Conducir en
Madrid se está poniendo peliagudo. No siendo yo muy amante del volante, cada
vez se me hace más cuesta arriba convivir con patinetes, cabifys, ubers,
bicicletas, peatones absortos en su móvil y, sobre todo, con ciertos
conductores que consideran los intermitentes un adorno; quizá piensan que los
que van detrás solo tienen que adivinar sus intenciones.
En este
contexto, a bordo de mi automóvil, giraba con cautela en un semáforo con la
flechita en verde; decidí frenar un poco
al observar una figura al borde de la acera quien, cómo no, miraba su
móvil, haciéndome sospechar que igual se
lanzaba a cruzar por sorpresa. Me fije en la persona: muy delgada, en vaqueros,
un adolescente de género indefinido cuyo
largo pelo le cubría prácticamente toda la cara. En realidad, a mí me daba
igual chico o chica; pensaba en eso
fugazmente mientras avanzaba y ya empezaba a perder de vista al peatón/ona
cuando mi cerebro detecta una mirada, un solo ojo que, entre los cabellos, separa la vista del móvil y mirando al vacío, concentra,
como en una poesía, toda la tristeza de una vida apenas estrenada.
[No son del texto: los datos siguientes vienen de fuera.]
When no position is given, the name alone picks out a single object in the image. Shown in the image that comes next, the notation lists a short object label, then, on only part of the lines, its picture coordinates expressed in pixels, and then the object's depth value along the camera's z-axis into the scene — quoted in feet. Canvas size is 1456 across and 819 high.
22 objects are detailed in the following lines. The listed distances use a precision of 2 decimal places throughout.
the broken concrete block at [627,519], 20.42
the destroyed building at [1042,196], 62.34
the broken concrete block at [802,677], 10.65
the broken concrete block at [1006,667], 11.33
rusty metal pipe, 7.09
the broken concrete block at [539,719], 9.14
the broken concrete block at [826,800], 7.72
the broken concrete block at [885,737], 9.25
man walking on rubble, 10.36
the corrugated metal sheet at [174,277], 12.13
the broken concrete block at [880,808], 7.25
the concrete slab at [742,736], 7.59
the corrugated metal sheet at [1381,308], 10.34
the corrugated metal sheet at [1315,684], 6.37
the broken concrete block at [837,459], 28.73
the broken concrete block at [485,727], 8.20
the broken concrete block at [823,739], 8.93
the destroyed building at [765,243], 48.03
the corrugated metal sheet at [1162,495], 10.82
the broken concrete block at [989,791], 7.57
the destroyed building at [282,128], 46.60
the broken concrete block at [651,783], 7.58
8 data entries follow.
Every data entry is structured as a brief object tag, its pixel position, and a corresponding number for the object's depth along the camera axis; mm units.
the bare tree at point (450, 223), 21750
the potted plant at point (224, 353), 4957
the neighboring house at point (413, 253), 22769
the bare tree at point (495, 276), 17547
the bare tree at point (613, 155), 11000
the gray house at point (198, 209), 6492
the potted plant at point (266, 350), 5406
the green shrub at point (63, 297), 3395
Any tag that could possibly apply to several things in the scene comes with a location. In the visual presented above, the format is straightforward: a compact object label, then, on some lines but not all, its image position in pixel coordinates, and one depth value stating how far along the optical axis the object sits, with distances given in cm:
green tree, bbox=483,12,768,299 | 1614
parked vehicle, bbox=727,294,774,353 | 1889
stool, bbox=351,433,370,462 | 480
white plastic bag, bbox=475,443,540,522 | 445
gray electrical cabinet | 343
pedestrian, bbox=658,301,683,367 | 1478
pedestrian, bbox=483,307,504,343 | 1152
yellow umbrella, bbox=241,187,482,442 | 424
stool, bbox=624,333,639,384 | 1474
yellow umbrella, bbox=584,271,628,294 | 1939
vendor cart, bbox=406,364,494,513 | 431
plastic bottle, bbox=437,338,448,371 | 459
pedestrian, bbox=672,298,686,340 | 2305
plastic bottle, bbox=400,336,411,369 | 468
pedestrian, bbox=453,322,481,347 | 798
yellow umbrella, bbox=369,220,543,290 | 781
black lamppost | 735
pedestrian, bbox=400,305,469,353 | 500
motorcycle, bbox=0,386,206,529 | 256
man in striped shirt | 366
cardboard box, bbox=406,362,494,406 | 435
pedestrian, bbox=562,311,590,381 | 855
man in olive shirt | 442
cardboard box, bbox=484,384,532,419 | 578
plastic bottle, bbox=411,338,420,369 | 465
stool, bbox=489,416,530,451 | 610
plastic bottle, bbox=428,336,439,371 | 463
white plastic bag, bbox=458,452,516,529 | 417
Recogí esa mirada, la computé, quedó unos minutos grabada en mi retina. Y no hay nada más que contar, la historia no tiene fin, pero refleja la fuerza de un instante intruso en nuestros recorridos cotidianos.
Veinte días después, a la misma hora, el mismo semáforo, el mismo adolescente. Cruza sin mirar y tengo que frenar. Lo veo de espaldas, su ojo sobre la pantalla de su móvil. Es un muchacho. Sigue pareciendo triste.